Tir na Nog
Tir na Nog
The elements of this picture are drawn mainly from the story of Osian (O’shawn) one of the ‘Knights of the Red Branch’ that inhabit the mythic landscape of pre-Christian Ireland. Having been painted in the closing months of the twentieth century it is largely a reflection on time, change and memory.
The poet, William Butler Yeats, in “Lamentation of the Old Pensioner,” muses, “There’s not a woman turns her head to look upon a broken tree; But the beauties I have loved are in my memory.” These lines might well apply to the grizzled, slumbering character on the couch, in whose twilight state the hard borders between present and the remembered past dissolve. He is a modern day Osian, exile from a bygone place and time, drifting back in dream-space to his own ‘Land of Youth.’

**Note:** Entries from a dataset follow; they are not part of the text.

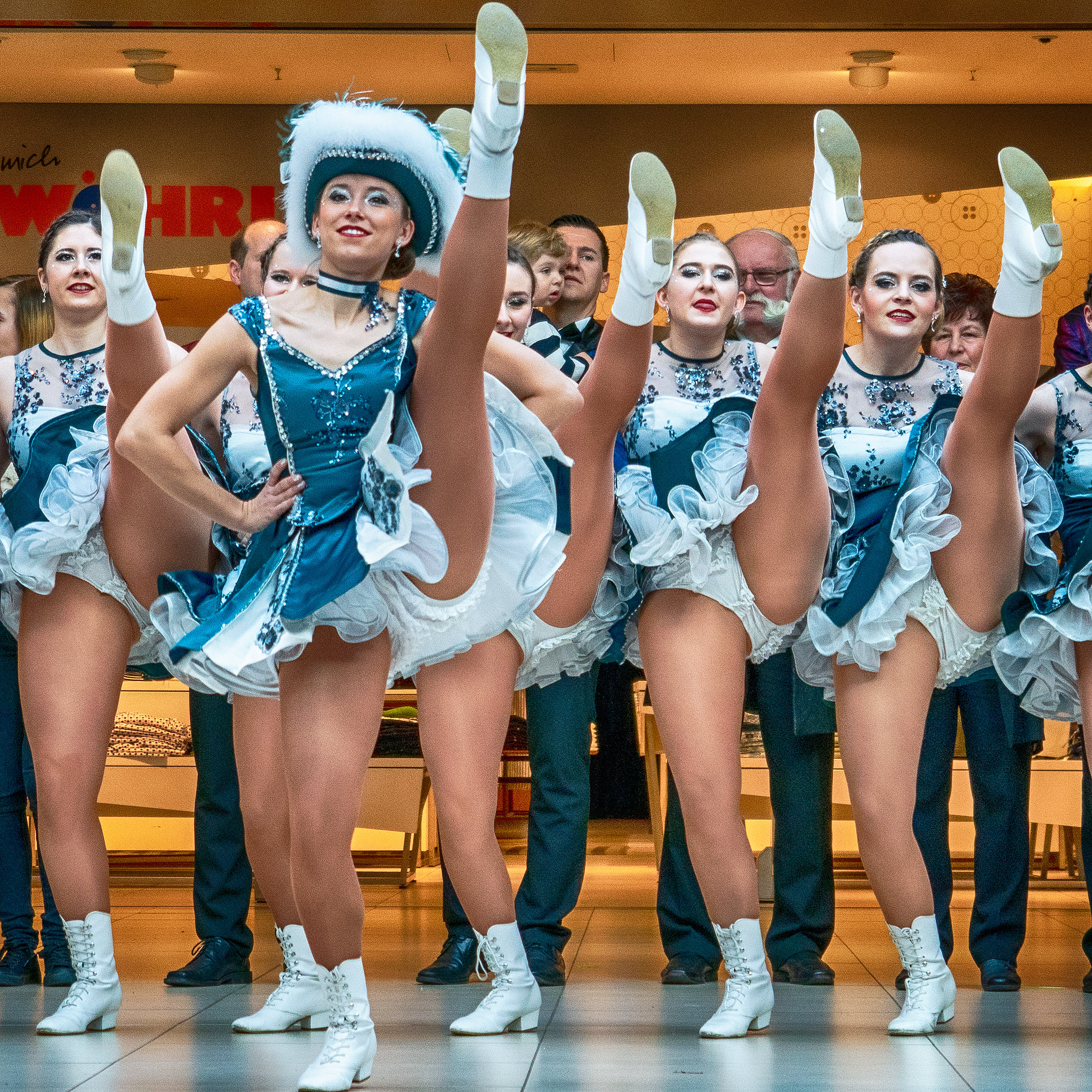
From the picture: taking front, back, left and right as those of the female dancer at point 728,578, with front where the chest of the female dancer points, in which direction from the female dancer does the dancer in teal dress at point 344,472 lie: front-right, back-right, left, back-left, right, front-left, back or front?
front-right

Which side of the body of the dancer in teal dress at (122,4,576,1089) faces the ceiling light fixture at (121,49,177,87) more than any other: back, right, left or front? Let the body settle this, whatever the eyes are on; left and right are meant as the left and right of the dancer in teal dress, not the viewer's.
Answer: back

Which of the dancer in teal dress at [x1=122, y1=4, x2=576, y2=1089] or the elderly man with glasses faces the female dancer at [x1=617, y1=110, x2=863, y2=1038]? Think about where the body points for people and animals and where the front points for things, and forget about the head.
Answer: the elderly man with glasses

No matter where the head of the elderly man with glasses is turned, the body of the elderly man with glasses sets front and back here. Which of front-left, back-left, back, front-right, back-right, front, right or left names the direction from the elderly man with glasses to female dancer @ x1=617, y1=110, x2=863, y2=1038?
front

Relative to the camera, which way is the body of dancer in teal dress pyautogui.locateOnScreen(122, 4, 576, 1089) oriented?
toward the camera

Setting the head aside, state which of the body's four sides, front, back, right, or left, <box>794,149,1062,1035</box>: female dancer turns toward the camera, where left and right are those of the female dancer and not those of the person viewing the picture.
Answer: front

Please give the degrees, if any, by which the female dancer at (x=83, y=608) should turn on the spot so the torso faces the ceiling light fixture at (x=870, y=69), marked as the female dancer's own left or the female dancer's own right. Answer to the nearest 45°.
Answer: approximately 135° to the female dancer's own left

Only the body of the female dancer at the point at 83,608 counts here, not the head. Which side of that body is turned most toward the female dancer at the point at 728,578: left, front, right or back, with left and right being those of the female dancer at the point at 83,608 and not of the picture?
left

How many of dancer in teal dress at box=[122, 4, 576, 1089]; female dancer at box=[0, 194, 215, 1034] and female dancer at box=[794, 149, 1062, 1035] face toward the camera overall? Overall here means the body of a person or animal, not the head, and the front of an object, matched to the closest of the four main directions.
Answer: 3

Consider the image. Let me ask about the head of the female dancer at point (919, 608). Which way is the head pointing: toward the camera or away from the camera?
toward the camera

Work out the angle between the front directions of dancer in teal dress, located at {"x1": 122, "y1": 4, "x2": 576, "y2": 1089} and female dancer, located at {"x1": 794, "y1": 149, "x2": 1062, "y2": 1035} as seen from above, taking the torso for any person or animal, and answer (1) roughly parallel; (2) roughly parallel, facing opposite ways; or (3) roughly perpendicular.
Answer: roughly parallel

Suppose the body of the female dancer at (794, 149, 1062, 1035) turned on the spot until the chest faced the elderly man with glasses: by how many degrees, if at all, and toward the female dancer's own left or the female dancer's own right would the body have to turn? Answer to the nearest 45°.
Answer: approximately 135° to the female dancer's own right

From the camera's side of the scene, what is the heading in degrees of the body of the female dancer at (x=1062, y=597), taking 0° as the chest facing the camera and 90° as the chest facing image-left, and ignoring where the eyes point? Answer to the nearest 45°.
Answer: approximately 0°

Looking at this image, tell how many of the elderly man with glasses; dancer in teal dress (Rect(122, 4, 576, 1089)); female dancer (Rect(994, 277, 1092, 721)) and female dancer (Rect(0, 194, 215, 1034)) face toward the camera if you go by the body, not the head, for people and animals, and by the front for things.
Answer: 4

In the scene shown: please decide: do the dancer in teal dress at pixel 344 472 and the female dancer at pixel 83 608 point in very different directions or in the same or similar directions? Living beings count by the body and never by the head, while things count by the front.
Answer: same or similar directions
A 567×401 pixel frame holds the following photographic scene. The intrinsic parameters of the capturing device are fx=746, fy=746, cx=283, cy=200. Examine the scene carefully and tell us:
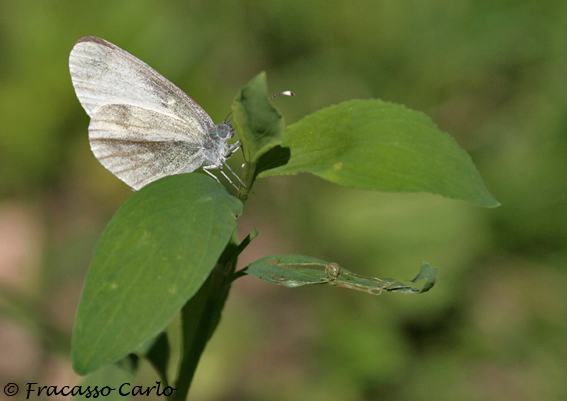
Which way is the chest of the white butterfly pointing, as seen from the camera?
to the viewer's right
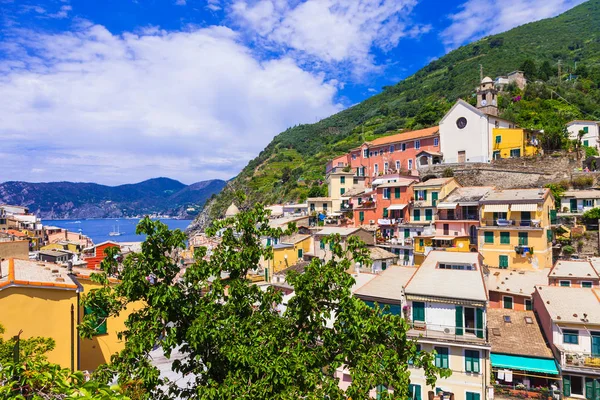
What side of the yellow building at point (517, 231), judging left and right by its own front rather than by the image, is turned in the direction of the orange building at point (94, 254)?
right

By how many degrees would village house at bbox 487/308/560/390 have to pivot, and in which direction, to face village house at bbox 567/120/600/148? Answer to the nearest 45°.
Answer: approximately 180°

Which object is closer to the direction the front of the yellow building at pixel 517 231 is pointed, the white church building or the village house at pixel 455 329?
the village house

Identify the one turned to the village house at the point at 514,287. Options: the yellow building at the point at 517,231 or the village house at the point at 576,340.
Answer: the yellow building

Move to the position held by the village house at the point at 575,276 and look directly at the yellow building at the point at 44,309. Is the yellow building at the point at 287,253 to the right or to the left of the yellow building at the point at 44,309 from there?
right

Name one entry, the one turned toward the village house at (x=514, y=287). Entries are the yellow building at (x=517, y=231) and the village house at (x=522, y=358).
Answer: the yellow building

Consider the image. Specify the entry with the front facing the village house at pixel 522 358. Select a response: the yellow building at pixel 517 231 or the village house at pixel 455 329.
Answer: the yellow building

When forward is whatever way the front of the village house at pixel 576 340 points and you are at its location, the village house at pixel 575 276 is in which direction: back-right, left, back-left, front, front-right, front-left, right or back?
back
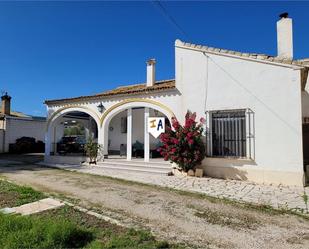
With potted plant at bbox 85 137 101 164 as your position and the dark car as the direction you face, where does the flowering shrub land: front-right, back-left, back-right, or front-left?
back-right

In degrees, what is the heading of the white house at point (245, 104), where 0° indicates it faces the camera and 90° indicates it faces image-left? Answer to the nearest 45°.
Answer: approximately 45°

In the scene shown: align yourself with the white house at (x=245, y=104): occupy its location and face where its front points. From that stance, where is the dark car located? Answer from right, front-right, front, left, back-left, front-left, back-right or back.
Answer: right
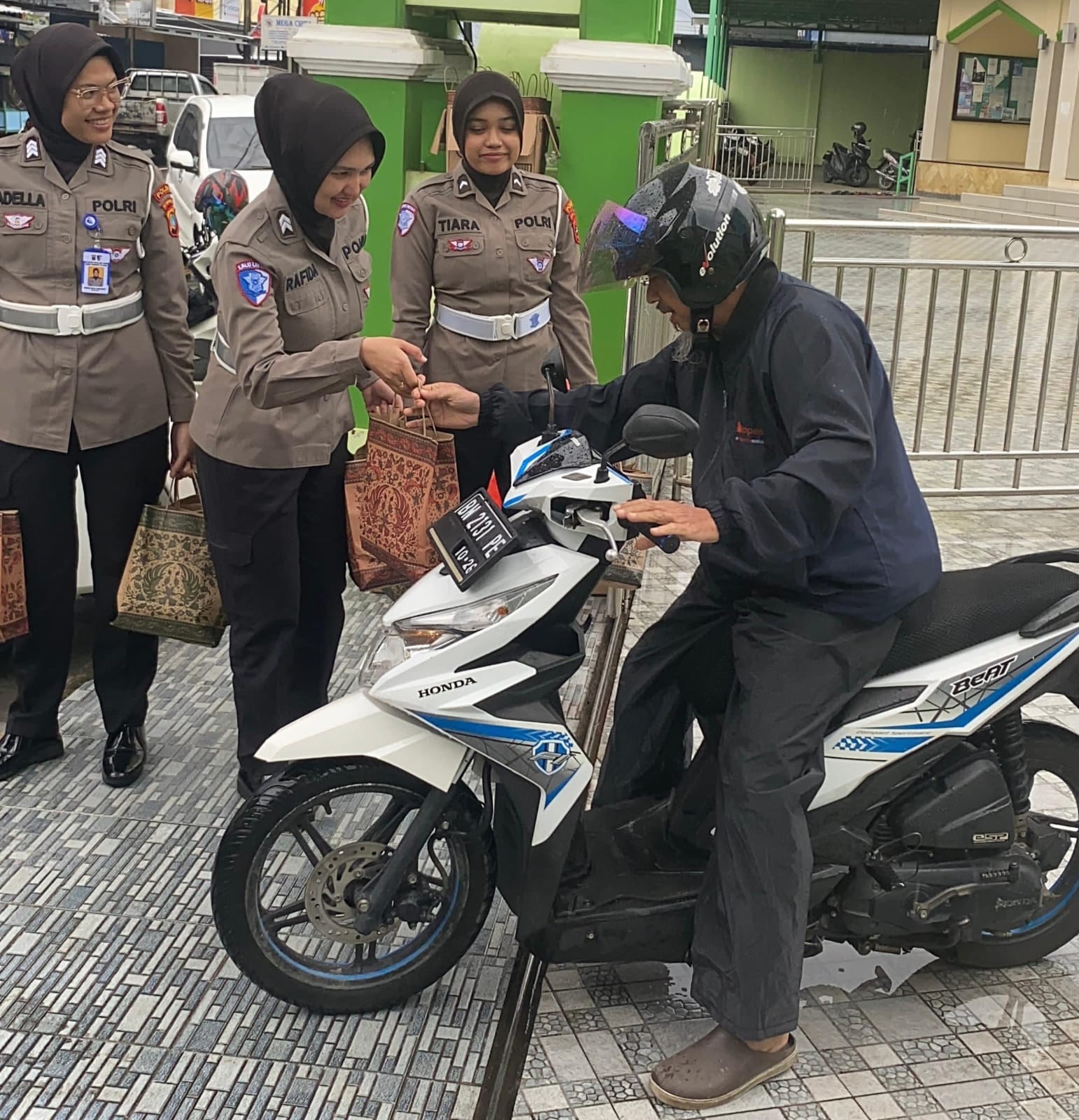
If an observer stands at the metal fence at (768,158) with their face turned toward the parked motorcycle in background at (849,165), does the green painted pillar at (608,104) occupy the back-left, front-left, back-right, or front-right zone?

The original Osian was one of Finn MacCumhail’s warriors who happens one day to meet a lovely maiden on horseback. Identifying herself as “Niam of the Golden Hair,” she invites him to travel back with her to the enchanted land of Tir na Nog (Land of Eternal Youth) which lies somewhere beyond or below the western sea. Osian accepts, and finds himself, after a long, strange ride through mist and darkness, in a place of golden light that the hand of decay and death never seems to touch. All who live within its borders remain eternally young. He experiences day after day of wonder and pleasure. The mead horn is never emptied. The flowers never fade. Niam herself is the daughter of the king, and so he is treated as a royal guest. But slowly homesickness begins to creep into his heart and he longs to see his friends in Ireland again.
He begs for a leave of absence, which Niam is very reluctant to grant. Does he not have everything a young man’s heart could wish for? She finally gives in to his repeated requests, however. He is given a powerful horse on which to make the journey home, under the one severe condition that his foot must never touch the ground. Upon arrival he begins searching at once for Finn and the Red Branch Knights. They are nowhere to be found. In fact the whole land seems changed, the great forests having given way to cultivated fields in which a diminished race of men are laboring.
Actually, though it seemed only weeks in the faery country, some three hundred years have elapsed since Osian’s departure. The warrior-hunters of the heroic age are long gone. After a time of fruitless wandering the bewildered rider stops to help a group of peasants clearing rocks from a field. Osian lends his considerable strength to their efforts. The boulder moves from its place, but with a sudden lurch which sends him tumbling out of the saddle. At the moment he strikes the ground he is transformed into a white haired old scarecrow with barely the strength to stand by himself. The astonished peasants, afraid at first, take him to a holy man. He is Saint Patrick, who in that generation has brought a new view of the world to the western Celts, one quite unfamiliar to the old fighter. With the kind assistance of the patriarch he lives on. The two become friends, but Osian is never wholly at home there. How like ourselves as the years go by!
The stony landscape of Tir na Nog originated from a visit to The Hickory Run Boulder Field of Pennsylvania, laid down by glaciers there long before the first civilizations ever appeared. Out of the ancient, primeval bedrock rise the crude monoliths of ritual centers like Stonehenge, refined over the centuries into great temples and cathedrals, and on into the modern world.
In some archetypal way the process seems to be repeated in human beings during the course of a life, even as the embryo changes form in the womb. It is often only in old age that the conflicting strata of nature and spirit, the soul’s impulses and society’s demands, celebration and denial find a deeper reconciliation.
When we have been long on the journey we become much like Osian, memory carriers of a world that no longer is, “the beauties we have loved,” that strangely help to seed the future.